Matthias Baccino, Directeur Général de Binck.fr, la succursale française du Groupe BinckBank qui opère aujourd’hui sur le segment du courtage en ligne et de l’Asset Management en ligne, nous parle de l’importance de l’expérience utilisateur. Au coeur de toute la réflexion, l’UX, ce courtisé 2.0, permet le développement de services pour soutenir les activités 100 % digitales d’investissement et de trading sur les marchés financiers des 600 000 clients européens.

Matthias Baccino

Binck, vers une disruption des usages

L’expérience utilisateur a été au cœur de la création même de BinckBank en 2000 à Amsterdam. Nous avons fait partie d’une première vague Fintech, au moment de la croissance d’internet, à la fin des années 90, au début des années 2000, et nous avons complètement transformé l’expérience des investisseurs autonomes en bourse. Avant la création d’une plateforme technologique comme celle que propose Binck, il était question de passer ses ordres par téléphone, auprès de son conseiller, ou même en physique, éventuellement en agence. Nous avons donc été sur une disruption des usages, comme on dit aujourd’hui, absolument fondamentale.
L’expérience utilisateur, aujourd’hui est vraiment au cœur du fonctionnement de Binck. Nous avons à Amsterdam un UX Lab, c’est à dire toute une équipe dédiée uniquement à l’échange avec les clients finaux et à la construction d’une expérience utilisateur fluide sur les différents canaux de la plateforme internet, à notre application mobile en passant par les échanges avec le service client.

 

Transparence, confiance et réassurance du consommateur

Après, il est nécessaire d’avoir à l’esprit que la dimension Fintech de notre activité, le fait d’être centré sur le client, le fait d’être une entreprise qui a vocation à améliorer l’expérience utilisateur sur un pan de la vie économique des particuliers, ne fait pas tout. Aujourd’hui, nous voyons bien que les clients finaux attendent une hybridation entre les banques et les Fintech.
Nous représentons un tiers de confiance, il est absolument indispensable de présenter à nos clients une structure financière, une structure d’entreprise qu’on appelle en anglais « rock solid », c’est-à-dire absolument à l’épreuve des différentes crises que nous venons de traverser.

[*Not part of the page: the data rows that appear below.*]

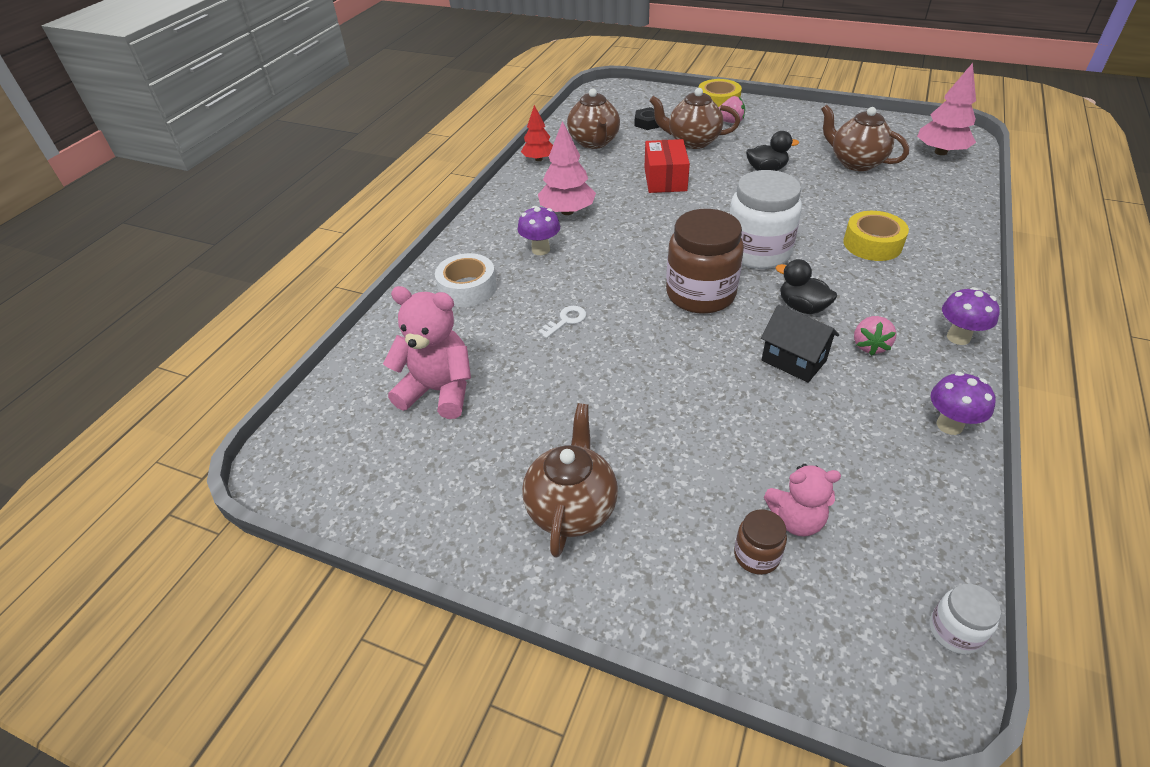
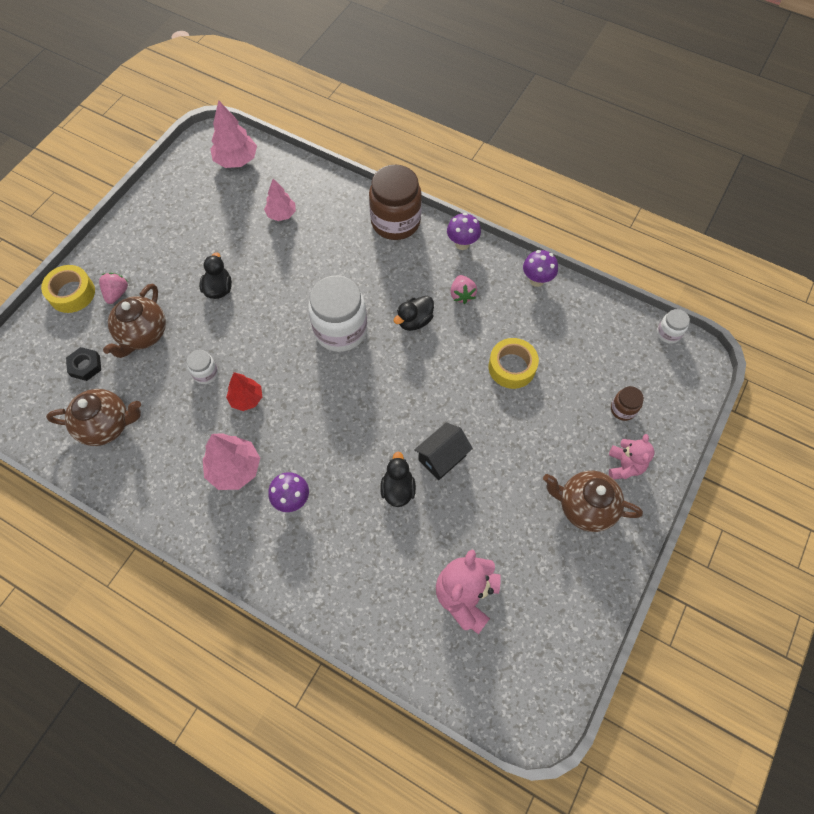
camera: 85 degrees left, 20 degrees up
white tape [435,253,497,307] -> none
red tree [521,105,553,161] -> red tree moved to [226,372,262,411]
white key [538,306,586,339] -> black duck [380,452,416,507]
red box [644,139,690,193] -> white jar [187,350,218,384]
brown jar [666,209,744,314] -> brown jar moved to [369,165,422,240]
black house [761,305,839,383] -> black house moved to [414,422,473,480]
pink teddy bear [764,464,841,537] -> pink teddy bear moved to [609,434,655,479]
brown teapot [821,105,909,171] -> none
yellow tape [843,211,909,261] -> yellow tape moved to [488,338,539,389]
pink strawberry [854,316,897,356] -> pink strawberry turned 60 degrees clockwise [450,275,477,304]
none -> pink tree [264,179,296,221]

Et c’est peut-être la différence par rapport aux fintechs qui se créent aujourd’hui, c’est qu’effectivement, chez BinckBank, nous avons une assise financière, nous sommes une société cotée avec des ratios prudentiels très élevés. Nous sommes effectivement à mi-chemin entre la dimension Fintech de notre activité, l’expérience utilisateur, le client focus et une activité bancaire plus traditionnelle avec toutes les preuves de confiance que l’on peut donner à nos utilisateurs.

 

Vers une hybridation entre les banques et les fintechs

Pour moi il faut éviter l’achat des fintechs par des structures beaucoup plus grosses. En jeu?  Un risque d’étouffement justement de leur créativité technologique sous la pesanteur administrative des grosses banques.

En revanche, jusqu’où ira l’hybridation entre banques et Fintech ? À mon sens, l’hybridation ira jusqu’à ce que le client final soit satisfait du modèle proposé. Et c’est là où le profil actuel de Binck.fr peut être intéressant. Où, effectivement, en étant à mi-chemin entre une Fintech et une banque pour les trois points que je mentionnais tout à l’heure, c’est-à-dire l’expérience utilisateur, le client focus, mais la solidité financière et l’assise financière d’une banque, et bien, c’est probablement là qu’une solution est à trouver.